The wheels suit it 200%

Yodi


----------



## davew (Apr 28, 2003)

is it for sale?


----------



## Howsie (Feb 25, 2002)

Very nice!!! What body kits is that?


----------



## YODI (Aug 3, 2002)

How much is a car like this worth???


Look stunning


----------



## LSR (Jun 4, 2003)

*Awaits SteveN's post on this topic/car...*   

Nice car, however. Awesome bodykit and wheels.
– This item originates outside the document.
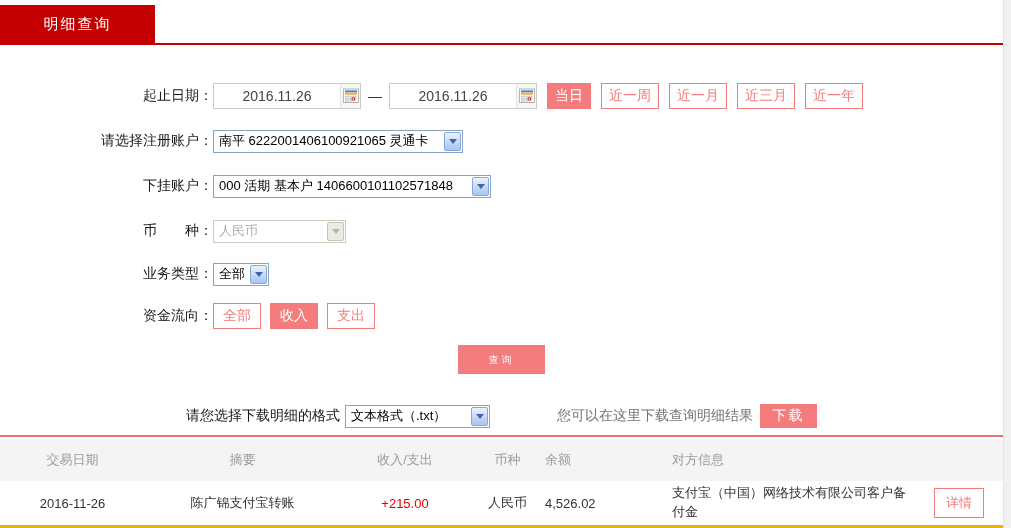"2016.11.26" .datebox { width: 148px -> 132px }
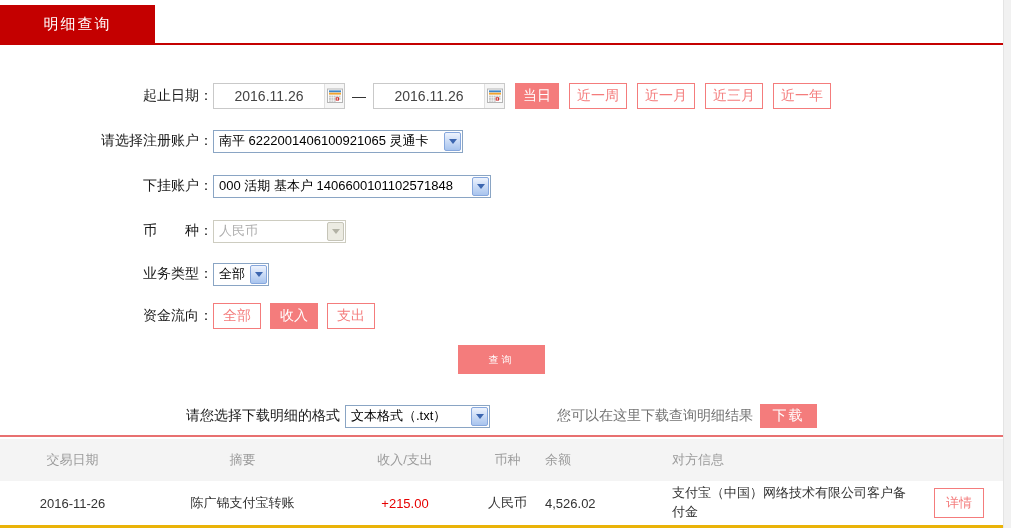"余额" .c5 { text-align: left -> right }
Not entirely sure about the spoiler, however... (it may grow on me).


----------



## Kim2770 (Feb 29, 2004)

FIINE!!! but.. who makes that bodykit?? it isn't doluck is it??


----------



## Kim2770 (Feb 29, 2004)

ahh!!! I took a look around on TopRpm.com and found that car!! It's a Trust bodykit!


----------



## keith (Jun 29, 2001)

Sod the car i want the house  


Keith


----------



## SteveN (Aug 6, 2002)

Its a Trust kit, apart from the wing, which is shat, lol. I like big GT wings if they nice, but theres more shat GT wings than good ones!

Love the wheels, engine looks pretty handy too! Tho i hate AFMs.

I agree with Keith tho, stuff the car, i want the house! :smokin:


----------



## hipogtr (Feb 17, 2002)

Great looking R32. I would have a different wing and wheels, but each to their own. Cool engine.

Cya O!


----------



## w8tson_gtr (Feb 19, 2004)

Sweeeeeeeet car me want both  

Lee! :smokin:


----------



## elturko (May 10, 2004)

*oh my god*

oh my god ... this car is realy sick men


----------



## aWeX (Dec 17, 2003)

I`ve observed the car in action, and it`s one of the most insane cars I`ve ever seen! It`s also the best R32 I`ve seen, mostly because of the Trust bodykit and the wheels. I can understand that the C-West/Westin` wing is a subject of taste, but I like it


----------



## Pikey (Feb 19, 2004)

I think the problem with the wing is those god-awful supports! The wing itself is alright


----------



## SteveN (Aug 6, 2002)

Pikey said:


> I think the problem with the wing is those god-awful supports! The wing itself is alright


Spot on matey, its them supports.

I think a Nismo Lip Spoiler would help the boot too.


----------



## Sneezy (May 3, 2004)

i just saw this movie of this car:

http://www.toprpm.com/videos/HKS_R32_GTR.wmv

and the gearbox sounds really f*cked up


----------



## Wildman (Oct 15, 2003)

Nice looking motor (bar that ironing board on the back). 6 speed box by the looks of it too. Although all 6 gears sound knackered. Is that a trait of some "custom" box?


----------



## blueskygtr (Mar 24, 2004)

Think that gearbox has no syncro    
Looks and sound the tits tho


----------



## Liam (Sep 5, 2002)

That car looks the sh1t and i think the spoiler suits the car


----------



## petey (Feb 24, 2003)

your the man that thing is amazing!!!


----------



## skymania (May 28, 2004)

'tis indeed :smokin:


----------